Passage shown:
* * * *
PRO : Most statists and syndicalists argue that education is necessary for the maintenance of a progressive and productive society, and that thus some level of education must be provided by the state. They also argue that a public system is fair for the least fortunate amongst us. Finally, they contend that we have a duty to support public education, because we all depend on its social benefits.

CON : Libertarians and market anarchists argue that education, like any other service, can only be efficiently and fairly produced by free markets, and that public education is merely another tool of state indoctrination and exploitation. They also point to third-world countries (such as India and China) where private education outperforms public education and supports fair progress.

  • Should all children continue to be forced by law to attend school until their state's legal dropout age ?

Funding

  • Does the US public school system need more money?

School officials complain that they need more money; however, most of the countries that outperform us spend less per student than we do. American schools spend about $10,000 per student, totaling $250,000 plus for a class of 25. Still, American students pale in international comparisons, placing 18th in reading, 22nd in science and 28th in math.

PRO

  • Budget cuts often slash funding for items such as after-school programs and vocational education. This means that thousands of children will be denied participation in programs that provide critical supervision and instruction as well as those that provide young people vocational skills to find good jobs.
  • More money could be spent on having computers in every classroom and lowering classroom size by hiring more teachers.

CON

  • In the debate over education finance reform, saving money deserves as much attention as collecting money. If public schools were more careful about what they spend for support services, they would have more resources available for actual education.
  • One principal of a charter school saves money by having students help clean the grounds and set up for lunch. Since this system was implemented over four years ago, this school has gone from being among the worst middle schools in Oakland to the one where the kids get the best test scores.
  • One obvious solution to high costs for school support services is for schools to contract these services out to competitive private firms, a form of "privatization."

Vouchers

  • Should school voucher programs be widely implemented?

PRO

  • Competition is healthy; vouchers bring competition to public education.
  • School choice gives people the option of selecting the school their child will attend. Money that is currently spent on a child's public education would be given to his/her parents in the form of a voucher which could be used at the private or charter school of their choice.
  • In Cleveland's Trial Voucher Program, minorities from single parent households who used their vouchers at Catholic schools had higher test scores and graduation rates than white children in the public school system.
  • In the following cities, as of 1998, the percentage of public school teachers who send their children to private school are:
    • Los Angeles - 18.9%
    • New York - 21.4%
    • Boston - 24.4%
    • Miami - 35.4%

CON

  • Vouchers expand the power of government to control school policies into the private sector.
  • Private schools are allowed to discriminate on a variety of grounds. These institutions regularly reject applicants because of low achievement and discipline problems.
* * * *
Provided records:
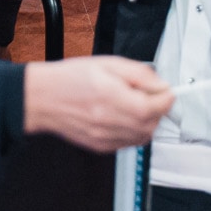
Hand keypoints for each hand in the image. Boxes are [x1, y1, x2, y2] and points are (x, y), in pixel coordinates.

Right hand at [22, 56, 173, 152]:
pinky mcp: (101, 147)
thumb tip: (161, 85)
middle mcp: (109, 122)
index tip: (166, 90)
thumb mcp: (109, 63)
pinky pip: (129, 143)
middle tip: (150, 95)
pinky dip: (134, 131)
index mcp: (112, 98)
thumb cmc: (71, 78)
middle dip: (158, 110)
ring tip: (135, 105)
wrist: (43, 99)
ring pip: (143, 137)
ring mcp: (105, 138)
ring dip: (148, 122)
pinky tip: (123, 117)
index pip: (155, 107)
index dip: (166, 97)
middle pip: (152, 124)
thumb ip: (139, 74)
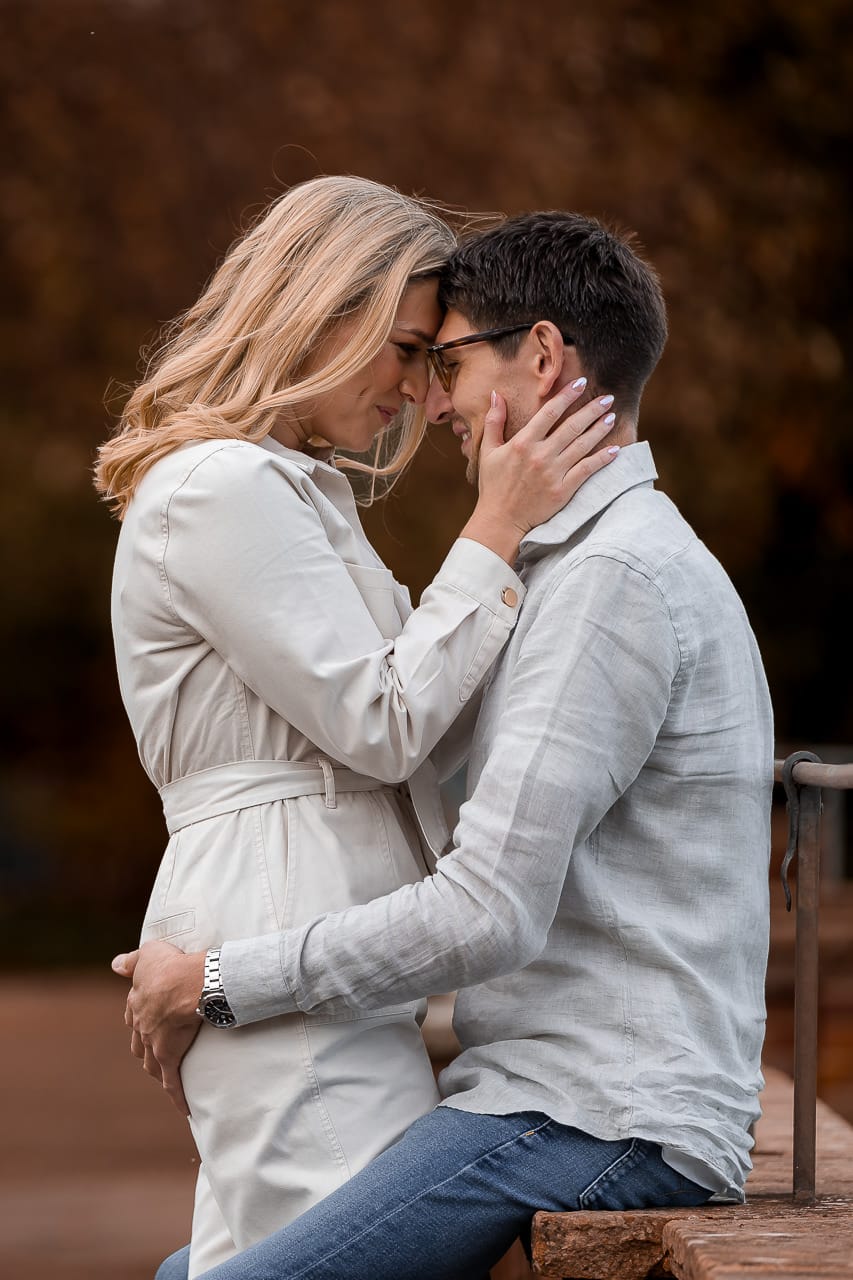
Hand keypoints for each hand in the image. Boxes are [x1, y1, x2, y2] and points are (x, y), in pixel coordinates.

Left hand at [111, 942, 205, 1116]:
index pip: (133, 1015)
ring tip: (166, 1078)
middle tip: (155, 1052)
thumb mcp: (148, 955)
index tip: (144, 1022)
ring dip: (157, 1072)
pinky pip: (173, 1081)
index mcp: (137, 1003)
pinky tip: (184, 1108)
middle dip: (145, 1049)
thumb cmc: (169, 966)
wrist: (184, 984)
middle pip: (139, 1043)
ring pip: (151, 1065)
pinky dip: (177, 1095)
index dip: (138, 1019)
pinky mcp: (169, 1056)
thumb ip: (132, 960)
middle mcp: (141, 1026)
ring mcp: (153, 1044)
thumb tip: (115, 965)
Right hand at [465, 383, 618, 562]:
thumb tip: (497, 395)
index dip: (567, 395)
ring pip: (582, 446)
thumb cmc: (493, 486)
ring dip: (599, 430)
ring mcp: (553, 473)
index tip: (581, 383)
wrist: (500, 521)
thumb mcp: (488, 452)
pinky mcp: (563, 491)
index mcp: (523, 443)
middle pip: (572, 426)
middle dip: (592, 410)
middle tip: (607, 398)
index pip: (550, 411)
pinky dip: (602, 459)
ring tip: (612, 417)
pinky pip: (586, 470)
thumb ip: (493, 422)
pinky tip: (615, 450)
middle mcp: (540, 455)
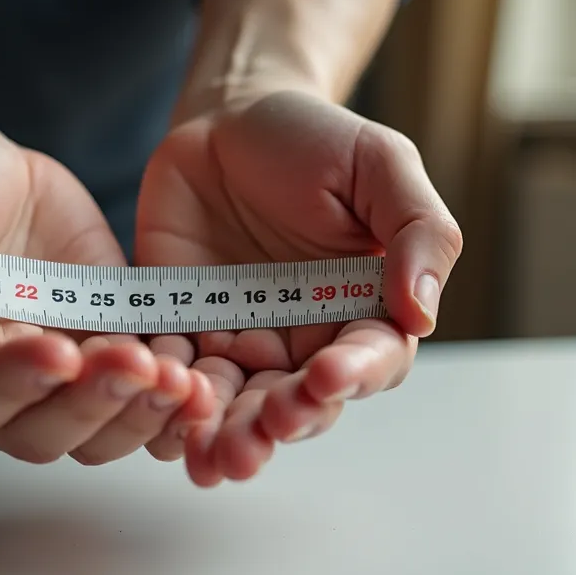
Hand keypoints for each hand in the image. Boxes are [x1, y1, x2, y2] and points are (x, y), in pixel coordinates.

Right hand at [0, 117, 212, 464]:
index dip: (12, 381)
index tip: (59, 352)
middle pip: (36, 430)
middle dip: (91, 403)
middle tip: (138, 362)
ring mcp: (47, 379)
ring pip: (93, 432)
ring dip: (138, 413)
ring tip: (181, 378)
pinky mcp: (101, 354)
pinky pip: (137, 398)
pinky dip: (169, 400)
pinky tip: (203, 379)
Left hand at [136, 91, 461, 485]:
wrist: (227, 116)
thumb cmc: (314, 139)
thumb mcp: (380, 165)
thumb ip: (416, 232)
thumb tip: (421, 313)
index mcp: (362, 313)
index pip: (369, 363)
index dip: (352, 377)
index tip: (329, 376)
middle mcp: (304, 341)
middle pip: (299, 406)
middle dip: (280, 426)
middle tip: (260, 437)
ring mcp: (240, 342)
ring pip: (235, 408)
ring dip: (223, 436)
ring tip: (209, 457)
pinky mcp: (180, 332)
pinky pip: (173, 376)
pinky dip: (165, 398)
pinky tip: (154, 407)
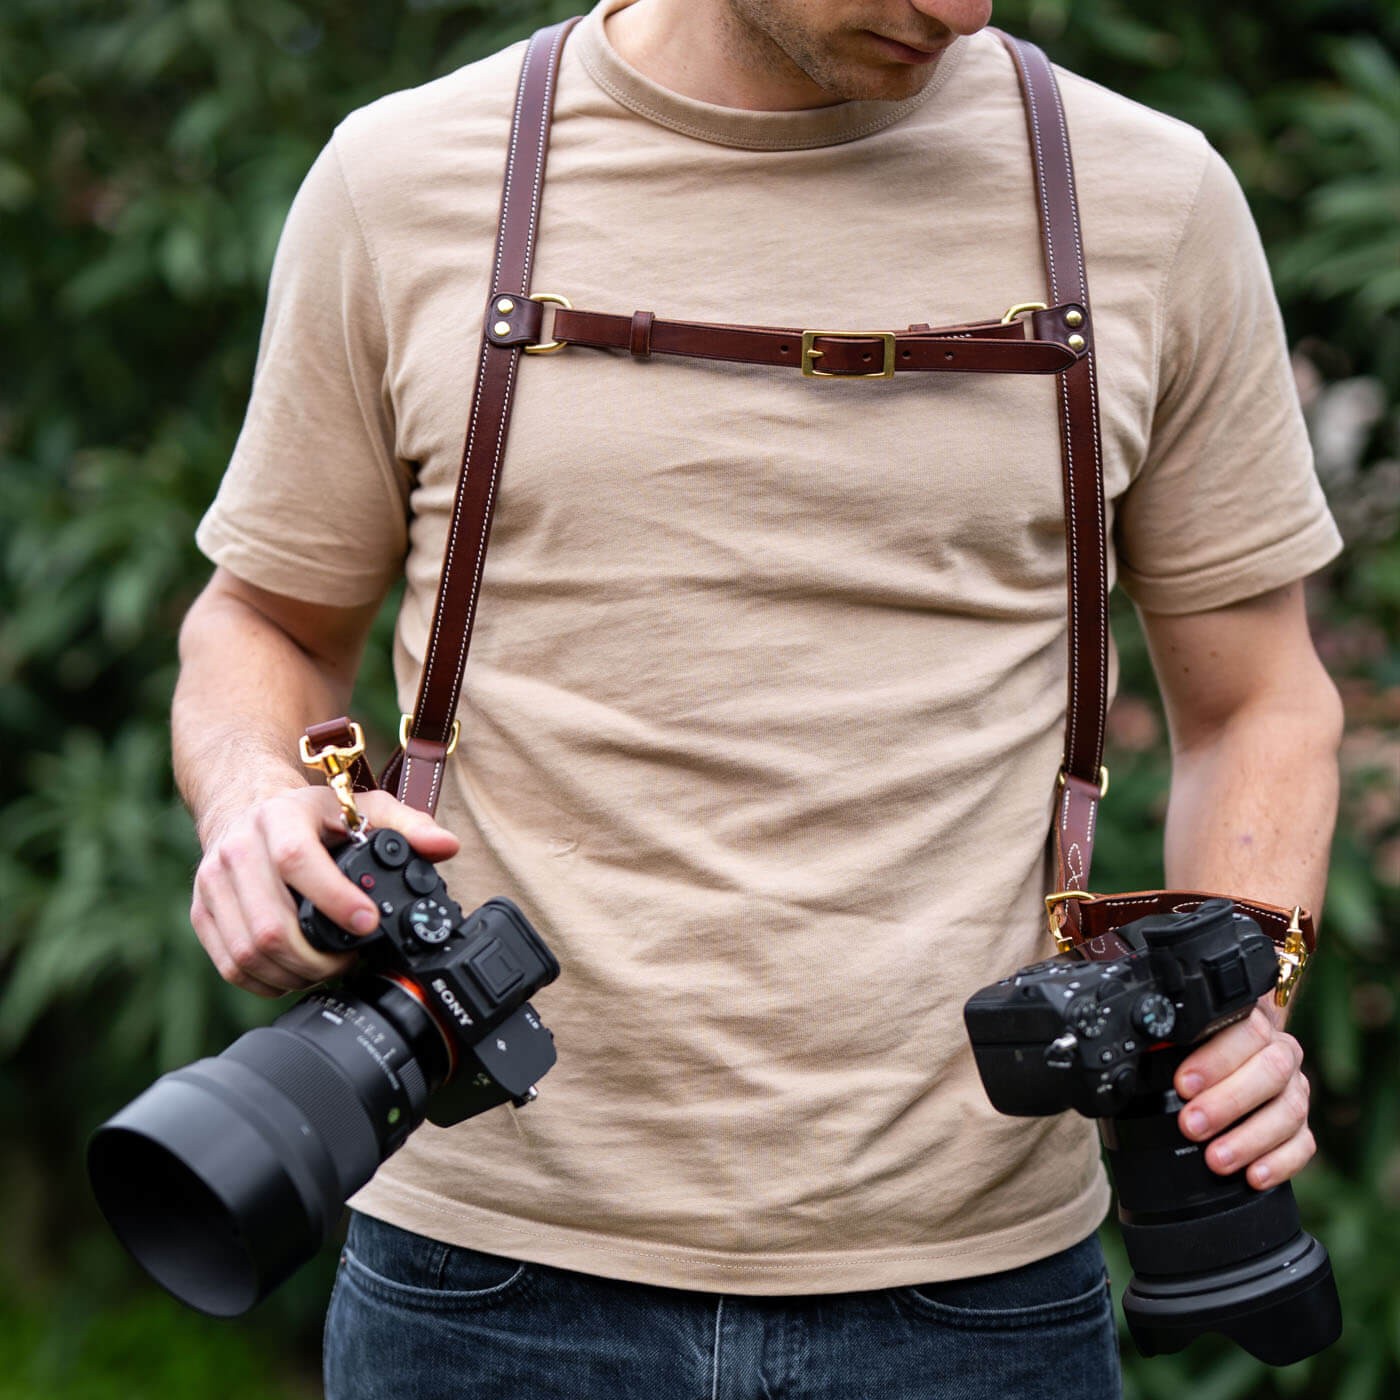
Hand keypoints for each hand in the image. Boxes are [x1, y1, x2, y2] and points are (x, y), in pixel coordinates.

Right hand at [191, 787, 459, 996]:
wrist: (244, 805)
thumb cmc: (310, 813)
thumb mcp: (362, 806)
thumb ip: (408, 825)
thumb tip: (447, 846)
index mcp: (279, 818)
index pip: (297, 862)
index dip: (334, 900)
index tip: (367, 924)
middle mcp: (237, 850)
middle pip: (270, 924)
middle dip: (317, 958)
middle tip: (348, 963)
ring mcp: (212, 884)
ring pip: (249, 952)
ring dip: (293, 973)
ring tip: (325, 971)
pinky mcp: (201, 913)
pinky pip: (229, 964)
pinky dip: (265, 981)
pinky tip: (293, 974)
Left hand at [1173, 999, 1314, 1188]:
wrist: (1232, 1069)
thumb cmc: (1198, 1058)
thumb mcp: (1182, 1046)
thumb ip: (1168, 1049)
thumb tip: (1141, 1058)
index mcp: (1252, 1025)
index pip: (1246, 1030)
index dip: (1215, 1059)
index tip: (1183, 1085)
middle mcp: (1281, 1053)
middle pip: (1271, 1071)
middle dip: (1228, 1101)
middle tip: (1191, 1125)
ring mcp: (1296, 1091)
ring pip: (1288, 1111)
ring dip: (1250, 1138)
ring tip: (1216, 1160)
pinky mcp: (1302, 1128)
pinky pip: (1302, 1145)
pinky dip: (1279, 1163)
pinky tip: (1253, 1176)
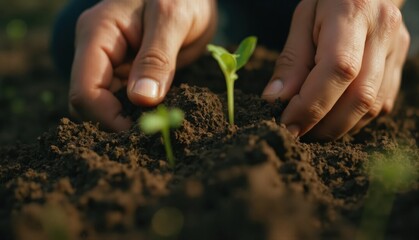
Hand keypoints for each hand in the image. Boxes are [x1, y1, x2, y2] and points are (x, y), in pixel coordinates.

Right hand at [69, 0, 216, 130]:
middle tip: (152, 130)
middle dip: (116, 122)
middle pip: (90, 102)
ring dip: (128, 120)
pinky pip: (124, 101)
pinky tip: (158, 115)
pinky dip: (138, 113)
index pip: (85, 90)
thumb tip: (142, 99)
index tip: (140, 130)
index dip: (107, 117)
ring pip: (106, 105)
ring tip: (158, 124)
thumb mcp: (172, 19)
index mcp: (97, 33)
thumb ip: (157, 58)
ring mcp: (112, 63)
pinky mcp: (128, 73)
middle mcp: (97, 51)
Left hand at [262, 0, 409, 139]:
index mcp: (354, 11)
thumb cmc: (327, 1)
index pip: (338, 68)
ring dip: (336, 127)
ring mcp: (397, 50)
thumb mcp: (302, 19)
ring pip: (371, 107)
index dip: (311, 104)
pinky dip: (351, 119)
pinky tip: (330, 117)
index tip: (286, 123)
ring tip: (308, 129)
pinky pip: (379, 105)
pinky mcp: (399, 65)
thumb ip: (290, 60)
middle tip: (294, 134)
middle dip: (323, 125)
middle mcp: (384, 31)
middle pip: (359, 96)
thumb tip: (275, 101)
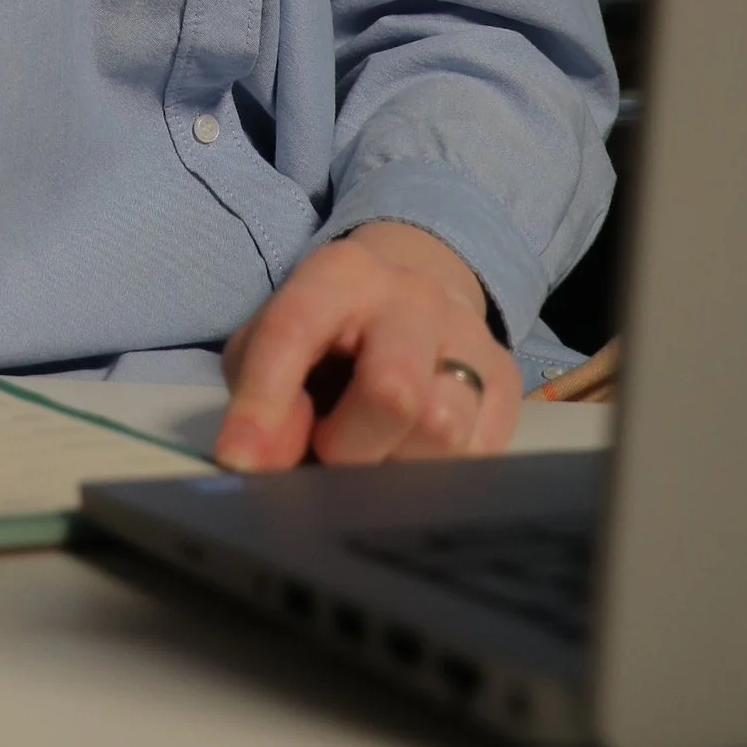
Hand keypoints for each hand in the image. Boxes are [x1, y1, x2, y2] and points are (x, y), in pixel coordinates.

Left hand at [215, 220, 518, 469]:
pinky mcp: (507, 377)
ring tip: (376, 452)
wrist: (412, 295)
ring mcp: (469, 333)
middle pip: (392, 392)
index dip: (263, 403)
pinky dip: (440, 473)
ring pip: (443, 428)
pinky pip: (480, 453)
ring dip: (397, 466)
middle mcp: (412, 295)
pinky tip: (414, 450)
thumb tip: (261, 459)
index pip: (295, 331)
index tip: (239, 461)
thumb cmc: (327, 333)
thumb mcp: (273, 344)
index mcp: (339, 273)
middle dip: (348, 448)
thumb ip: (257, 395)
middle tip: (329, 453)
* * * *
Extend the public education debate outline, picking up right after its last sentence about private schools rejecting applicants. The listing has no part in any of this.

  • Under a system of vouchers, it may be difficult to prevent schools run by extremist groups from receiving public funds to subsidize their agendas.
  • A $2,500 voucher supplement may make the difference for some families, but with some schools charging over $10,000 per year, the voucher programs offer nothing of value to families who cannot come up with the rest of the money to cover tuition costs.
  • School voucher programs undermine two great American traditions: universal public education and the separation of church and state. Do private schools really want big government telling them what they can or can't do?
  • Vouchers usually end up subsidizing private/religious school education, not "saving" kids from failing public schools. In Milwaukee, 4,550 of the 6,000 students receiving vouchers have never been in enrolled in a public school.
  • Highly competitive college prep schools are already turning down applicants; a voucher can’t secure a spot in a school that is already full. Currently only 6% of American students attend private school, mostly parochial schools. Secular private schools – Andover, Exeter, Ravenscroft, Cary Academy, etc. – educate less than 1% of the school-age population.

Religion in schools

  • Should religion have a place in schools?

PRO

  • Our government was based on religious principles from the beginning. The first American school system, which began in Massachusetts, in 1647, was established to ensure that children would grow up with the ability to read the Bible.
  • Public schools had prayer for nearly 200 years before the Supreme Court ruled that state-mandated class prayers were unconstitutional (Engle, 1962). The fact that prayer was practiced for nearly 200 years establishes it by precedent as a valid and beneficial practice in our schools.
  • Since the court outlawed prayer, the nation has been in steady moral decline. Former Secretary of Education William Bennett revealed in his cultural indexes that between 1960 and 1990 there was a steady moral decline. During this period divorce double, teenage pregnancy went up 200%, teen suicide increased 300%, child abuse reached an all-time high, violent crime went up 500% and abortion increased 1000%. There is a strong correlation between the expulsion of prayer from our schools and the decline in morality.
  • To forbid the majority the right to pray because the minority object, is to impose the irreligion of the minority on the religious majority. Forbidding prayer in schools, which a three-quarters majority of Americans favors is the tyranny of the minority. It is minority rule, not democracy.

CON

  • Religion has no place as in educational institutions, apart from the obvious (history classes and mythology classes). Religious epistemology is anti-scientific and culturally divisive. Religious doctrines tend to be morally suspect.
  • The controversy over officially sponsored prayer in public schools did not begin in 1962. In the 1830s, when waves of Italian and Irish Catholic immigrants came to this country and objected to compulsory readings of the Protestant King James Bible and the recitation of Protestant prayers in most public schools. A bitter conflict erupted, including riots, the expulsion of Catholic children from public schools, the burning of convents and even some deaths. The framers of the Constitution knew the evils of state sponsored religion.
  • It’s against the law to forbid people to pray on their own. But it’s also against the law to force people to listen to you pray. Nothing in the Constitution now prohibits children from engaging in truly voluntary prayer. They may pray at the beginning of the day, over lunch, before tests, or at any time they have a free moment.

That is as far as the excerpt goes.